The Revenant is a very aptly titled film that shows how real life frontiersman Hugh Glass (played by Leonardo DiCaprio) comes back from the dead. Based on reports of how he survived a bear attack and swam through a cold river, this man has more lives than a cat! Technically, he was at death’s door after the mauling, but as for what he’s become, this movie shows how he turns into a shadow of his former self. If it was not for his exceptional survival instincts, he would be six-feet under.
In this movie and not counting what’s not said about his life prior, he must be down to his last life by the film’s end. The only reason he lives is because he wants revenge upon the self-serving Fitzgerald (Tom Hardy). It’s because of him that he gets left for the vultures to eat. Unlike military training where it’s said that you never leave one of your own behind, this individual wanted Glass put out of his misery and left as carrion.
For the rest of the fur-trading expedition, Glass is important. He was most likely the tracker of this group and without him, the trappers may not have been able to communicate with the local tribes they run into. Unfortunately, that does not stop the Arikara nation; The chief is searching for his daughter, and he will command his forces to kill any white men they meet in his search. Although Glass’ married into the Pawnee tribe and has a son, that did not stop Arikara’s first sortie from razing the trader camp. They flee for their lives.
This movie is not perfect because despite what was reported by The Hollywood Reporter about director Alejandro González Iñárritu not wanting to use CGI and green-screen, a bit of it was used in select instances to highlight a few ghostly details. This part of the story is left somewhat vague. The subplot where Glass sees his deceased wife (Grace Dove) and son, Hawke (Forrest Goodluck) has a mystique in its setup, and those scenes where he sees them is not fully explained through exposition. It’s all a dream for this hunter and it’s implied that he is standing at Death’s Door, waiting to be allowed in.
As with any movie based on real-life events, liberties must be taken to accentuate the danger. The tropes used is what makes this film stand out more than just the narrative. Yes, there was an Empire Strikes Back-style moment; the details can be left for the imaginative to wonder what moment was borrowed to survive the freezing cold. A problematical aspect of this film is in how Glass can survive an icy river. Any normal human would have had hypothermia and died, but for Glass, he must be a superman to live through more than one just harrowing incident as he tries to claw his way home.

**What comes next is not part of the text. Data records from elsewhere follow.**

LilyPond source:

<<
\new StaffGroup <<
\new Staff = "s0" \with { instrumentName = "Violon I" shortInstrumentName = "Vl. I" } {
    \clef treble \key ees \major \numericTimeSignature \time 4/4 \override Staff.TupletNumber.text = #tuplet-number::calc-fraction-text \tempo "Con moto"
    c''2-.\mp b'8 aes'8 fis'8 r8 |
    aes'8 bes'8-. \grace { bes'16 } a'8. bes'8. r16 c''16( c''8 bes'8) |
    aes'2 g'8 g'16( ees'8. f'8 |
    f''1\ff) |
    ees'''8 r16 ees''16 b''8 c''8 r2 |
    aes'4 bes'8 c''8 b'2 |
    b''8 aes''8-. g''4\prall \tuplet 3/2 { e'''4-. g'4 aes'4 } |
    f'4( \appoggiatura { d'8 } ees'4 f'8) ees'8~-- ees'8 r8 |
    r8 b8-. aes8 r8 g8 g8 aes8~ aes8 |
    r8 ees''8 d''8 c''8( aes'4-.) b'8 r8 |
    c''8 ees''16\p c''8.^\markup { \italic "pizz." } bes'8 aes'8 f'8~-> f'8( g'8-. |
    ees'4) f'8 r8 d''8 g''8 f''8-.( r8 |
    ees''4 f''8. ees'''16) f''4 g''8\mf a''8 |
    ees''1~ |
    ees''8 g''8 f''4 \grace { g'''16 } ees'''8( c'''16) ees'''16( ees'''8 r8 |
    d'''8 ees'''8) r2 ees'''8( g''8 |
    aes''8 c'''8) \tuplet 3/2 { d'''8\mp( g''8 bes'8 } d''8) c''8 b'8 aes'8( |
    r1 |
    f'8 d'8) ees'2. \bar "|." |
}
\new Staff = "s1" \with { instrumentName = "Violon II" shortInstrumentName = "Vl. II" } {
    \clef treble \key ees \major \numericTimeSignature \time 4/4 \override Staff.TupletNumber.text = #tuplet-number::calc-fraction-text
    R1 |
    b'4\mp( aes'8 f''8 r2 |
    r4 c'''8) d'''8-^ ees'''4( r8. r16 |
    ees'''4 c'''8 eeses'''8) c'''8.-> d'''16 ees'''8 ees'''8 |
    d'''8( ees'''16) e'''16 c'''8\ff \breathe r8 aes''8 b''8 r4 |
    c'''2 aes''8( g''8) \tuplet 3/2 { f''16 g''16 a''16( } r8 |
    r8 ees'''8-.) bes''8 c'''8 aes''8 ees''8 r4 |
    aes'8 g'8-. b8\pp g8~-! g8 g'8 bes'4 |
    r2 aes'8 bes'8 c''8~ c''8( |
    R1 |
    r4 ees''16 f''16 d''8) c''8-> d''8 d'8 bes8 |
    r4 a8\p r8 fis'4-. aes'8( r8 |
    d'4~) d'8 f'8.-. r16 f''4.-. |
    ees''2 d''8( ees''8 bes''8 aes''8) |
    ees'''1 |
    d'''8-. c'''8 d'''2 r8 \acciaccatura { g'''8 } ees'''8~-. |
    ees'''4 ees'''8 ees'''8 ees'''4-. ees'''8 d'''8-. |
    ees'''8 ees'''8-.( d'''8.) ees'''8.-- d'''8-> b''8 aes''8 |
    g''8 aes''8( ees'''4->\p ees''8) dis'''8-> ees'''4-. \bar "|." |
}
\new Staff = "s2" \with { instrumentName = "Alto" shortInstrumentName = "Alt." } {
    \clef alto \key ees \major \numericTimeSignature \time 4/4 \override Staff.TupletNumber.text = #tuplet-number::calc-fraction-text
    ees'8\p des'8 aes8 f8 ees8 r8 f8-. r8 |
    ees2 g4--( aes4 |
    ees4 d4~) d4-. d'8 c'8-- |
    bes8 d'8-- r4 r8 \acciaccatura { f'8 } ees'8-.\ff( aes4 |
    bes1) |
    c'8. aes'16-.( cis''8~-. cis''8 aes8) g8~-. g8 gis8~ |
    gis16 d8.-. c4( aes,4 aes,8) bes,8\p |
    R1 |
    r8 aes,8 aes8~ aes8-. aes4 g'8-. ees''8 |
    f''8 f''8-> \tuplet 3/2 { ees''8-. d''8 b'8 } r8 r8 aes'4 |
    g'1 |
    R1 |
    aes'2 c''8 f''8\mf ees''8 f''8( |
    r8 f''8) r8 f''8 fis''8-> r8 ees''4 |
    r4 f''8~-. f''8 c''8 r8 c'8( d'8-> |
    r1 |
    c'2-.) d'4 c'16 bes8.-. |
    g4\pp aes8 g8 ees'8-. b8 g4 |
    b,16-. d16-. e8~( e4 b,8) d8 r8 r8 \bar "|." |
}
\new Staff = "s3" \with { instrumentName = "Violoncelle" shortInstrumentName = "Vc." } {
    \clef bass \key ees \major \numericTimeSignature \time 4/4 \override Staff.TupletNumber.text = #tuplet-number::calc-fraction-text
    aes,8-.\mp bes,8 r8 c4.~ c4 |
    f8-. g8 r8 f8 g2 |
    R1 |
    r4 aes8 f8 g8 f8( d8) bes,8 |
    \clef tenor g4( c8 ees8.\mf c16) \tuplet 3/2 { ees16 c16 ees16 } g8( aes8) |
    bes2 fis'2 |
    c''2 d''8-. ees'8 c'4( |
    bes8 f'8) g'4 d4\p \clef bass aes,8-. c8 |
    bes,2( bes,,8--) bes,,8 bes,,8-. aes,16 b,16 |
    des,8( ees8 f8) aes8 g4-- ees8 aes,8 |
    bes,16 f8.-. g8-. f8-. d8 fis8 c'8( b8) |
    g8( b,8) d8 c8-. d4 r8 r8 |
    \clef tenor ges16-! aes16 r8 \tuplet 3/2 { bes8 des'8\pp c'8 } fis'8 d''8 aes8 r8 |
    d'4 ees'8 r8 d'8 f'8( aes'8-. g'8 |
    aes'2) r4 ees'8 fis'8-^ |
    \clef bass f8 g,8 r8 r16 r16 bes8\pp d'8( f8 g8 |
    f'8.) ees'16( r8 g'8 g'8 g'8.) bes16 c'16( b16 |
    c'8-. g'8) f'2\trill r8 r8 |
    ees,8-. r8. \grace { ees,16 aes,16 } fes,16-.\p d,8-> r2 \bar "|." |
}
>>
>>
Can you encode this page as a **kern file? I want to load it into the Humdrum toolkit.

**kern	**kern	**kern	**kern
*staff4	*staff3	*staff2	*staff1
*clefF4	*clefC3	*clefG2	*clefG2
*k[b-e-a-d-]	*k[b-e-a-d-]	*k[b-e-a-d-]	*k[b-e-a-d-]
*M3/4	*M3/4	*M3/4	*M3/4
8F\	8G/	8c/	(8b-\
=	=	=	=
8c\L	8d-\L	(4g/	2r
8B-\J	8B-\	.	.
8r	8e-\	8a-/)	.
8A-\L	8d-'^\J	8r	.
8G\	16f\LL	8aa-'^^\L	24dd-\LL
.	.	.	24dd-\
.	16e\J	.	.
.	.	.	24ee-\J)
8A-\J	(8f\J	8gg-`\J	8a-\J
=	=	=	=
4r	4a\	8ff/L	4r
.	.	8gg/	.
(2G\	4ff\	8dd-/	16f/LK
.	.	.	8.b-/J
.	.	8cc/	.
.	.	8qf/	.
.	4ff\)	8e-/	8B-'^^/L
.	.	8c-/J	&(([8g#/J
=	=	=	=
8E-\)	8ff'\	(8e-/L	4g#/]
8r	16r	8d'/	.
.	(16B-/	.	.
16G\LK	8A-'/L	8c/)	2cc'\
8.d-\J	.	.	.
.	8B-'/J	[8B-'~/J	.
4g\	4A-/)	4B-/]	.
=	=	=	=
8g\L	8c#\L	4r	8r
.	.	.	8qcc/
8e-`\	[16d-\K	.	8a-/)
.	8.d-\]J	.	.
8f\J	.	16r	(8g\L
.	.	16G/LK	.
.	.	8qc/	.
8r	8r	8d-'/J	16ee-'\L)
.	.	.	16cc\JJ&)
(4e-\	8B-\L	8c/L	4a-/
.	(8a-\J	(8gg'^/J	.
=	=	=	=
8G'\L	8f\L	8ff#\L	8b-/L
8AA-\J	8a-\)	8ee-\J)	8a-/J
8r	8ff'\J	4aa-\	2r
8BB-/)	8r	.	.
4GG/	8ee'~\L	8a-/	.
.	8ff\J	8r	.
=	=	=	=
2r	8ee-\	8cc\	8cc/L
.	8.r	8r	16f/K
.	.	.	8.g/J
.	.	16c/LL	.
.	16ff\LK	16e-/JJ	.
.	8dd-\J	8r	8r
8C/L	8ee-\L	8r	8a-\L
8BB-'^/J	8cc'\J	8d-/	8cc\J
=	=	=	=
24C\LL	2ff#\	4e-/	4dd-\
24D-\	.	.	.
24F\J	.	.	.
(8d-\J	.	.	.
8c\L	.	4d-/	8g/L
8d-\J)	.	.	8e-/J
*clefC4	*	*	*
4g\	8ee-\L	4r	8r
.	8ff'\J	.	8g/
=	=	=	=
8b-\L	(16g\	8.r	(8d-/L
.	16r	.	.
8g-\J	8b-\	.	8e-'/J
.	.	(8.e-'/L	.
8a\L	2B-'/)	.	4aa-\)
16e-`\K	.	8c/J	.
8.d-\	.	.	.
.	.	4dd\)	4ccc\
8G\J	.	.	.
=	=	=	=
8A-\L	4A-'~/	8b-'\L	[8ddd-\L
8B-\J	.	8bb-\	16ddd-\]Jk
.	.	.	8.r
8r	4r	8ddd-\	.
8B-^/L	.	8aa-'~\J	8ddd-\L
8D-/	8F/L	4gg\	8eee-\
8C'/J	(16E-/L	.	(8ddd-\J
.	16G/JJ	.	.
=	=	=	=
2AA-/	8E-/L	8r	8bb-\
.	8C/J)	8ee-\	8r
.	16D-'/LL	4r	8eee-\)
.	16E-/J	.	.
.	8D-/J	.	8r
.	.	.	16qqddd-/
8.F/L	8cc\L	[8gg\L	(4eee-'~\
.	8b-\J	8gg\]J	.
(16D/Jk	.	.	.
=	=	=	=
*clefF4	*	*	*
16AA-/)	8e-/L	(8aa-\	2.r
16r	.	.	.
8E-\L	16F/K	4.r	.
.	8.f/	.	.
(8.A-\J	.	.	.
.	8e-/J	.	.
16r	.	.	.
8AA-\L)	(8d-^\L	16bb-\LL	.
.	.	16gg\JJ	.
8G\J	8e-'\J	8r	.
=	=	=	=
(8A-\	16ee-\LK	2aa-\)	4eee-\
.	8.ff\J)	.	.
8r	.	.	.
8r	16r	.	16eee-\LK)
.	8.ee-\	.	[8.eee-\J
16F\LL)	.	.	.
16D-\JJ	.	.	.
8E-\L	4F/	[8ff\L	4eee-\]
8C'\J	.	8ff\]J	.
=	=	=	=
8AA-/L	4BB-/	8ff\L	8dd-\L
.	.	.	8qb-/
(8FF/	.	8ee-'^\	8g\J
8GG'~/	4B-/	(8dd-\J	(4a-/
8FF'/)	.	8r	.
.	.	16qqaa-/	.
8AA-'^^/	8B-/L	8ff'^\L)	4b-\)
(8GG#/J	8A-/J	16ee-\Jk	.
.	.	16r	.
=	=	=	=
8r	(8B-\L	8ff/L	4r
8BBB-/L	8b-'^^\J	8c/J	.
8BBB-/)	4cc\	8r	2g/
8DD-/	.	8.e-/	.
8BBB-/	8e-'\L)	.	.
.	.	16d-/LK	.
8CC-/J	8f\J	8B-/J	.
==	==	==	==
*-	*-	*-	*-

This movie is all about how frontier justice gets meted. The one image that defines what this film is about will most likely get missed by people who do not recognize the significance of the wintry star constellations. In a simple moment of framing and probably fortuitous luck during filming night scenes, cinematographer Emmanuel Lubezki captures the beauty of Orion the Hunter in the night sky. Sadly, no matter what movie gets made these days, some CGI is used; to include a fireball into a normally perfect shot and have a piece fall close to Glass in the river, felt like overkill. The famous bear mauling scene is probably a mix of puppetry, CGI and a live creature.
At least for The Revenant‘s astronomical connection, the fact that this constellation was highlighted in a prolonged transition sequence elevates this film to a different level. Interestingly enough, some of the constellations, although not visible in the sky, surrounding the hunter did make an appearance. Glass needed a horse. In the sky, Monoceros is a unicorn, a spiritual animal that appears to follow behind the hunter. Sadly, none of that gets played up fully in the story. To the bottom is Canis Major (dog) and Lepus (rabbit), creatures this frontiersman would have found in the tundra. One lore alludes to the possibility Lepus is chased by Canis, only further reinforcing the fact various characters in the film are chasing each other.
Challenging Orion is Taurus the Bull (Buffalo in the movie), which was what both the fictional and real-life Glass fed on to get the energy needed to survive. That detail is perhaps the only respectful moment the film reiterates from the recorded stories of Glass’ life. Sometimes, reading the stories of the real-life mountaineer’s true showdown with Fitzgerald makes for a better understanding about the man than the manufactured. This movie is more about dishing out blood debts like a Klingon, than seeing Glass experiencing a rebirth.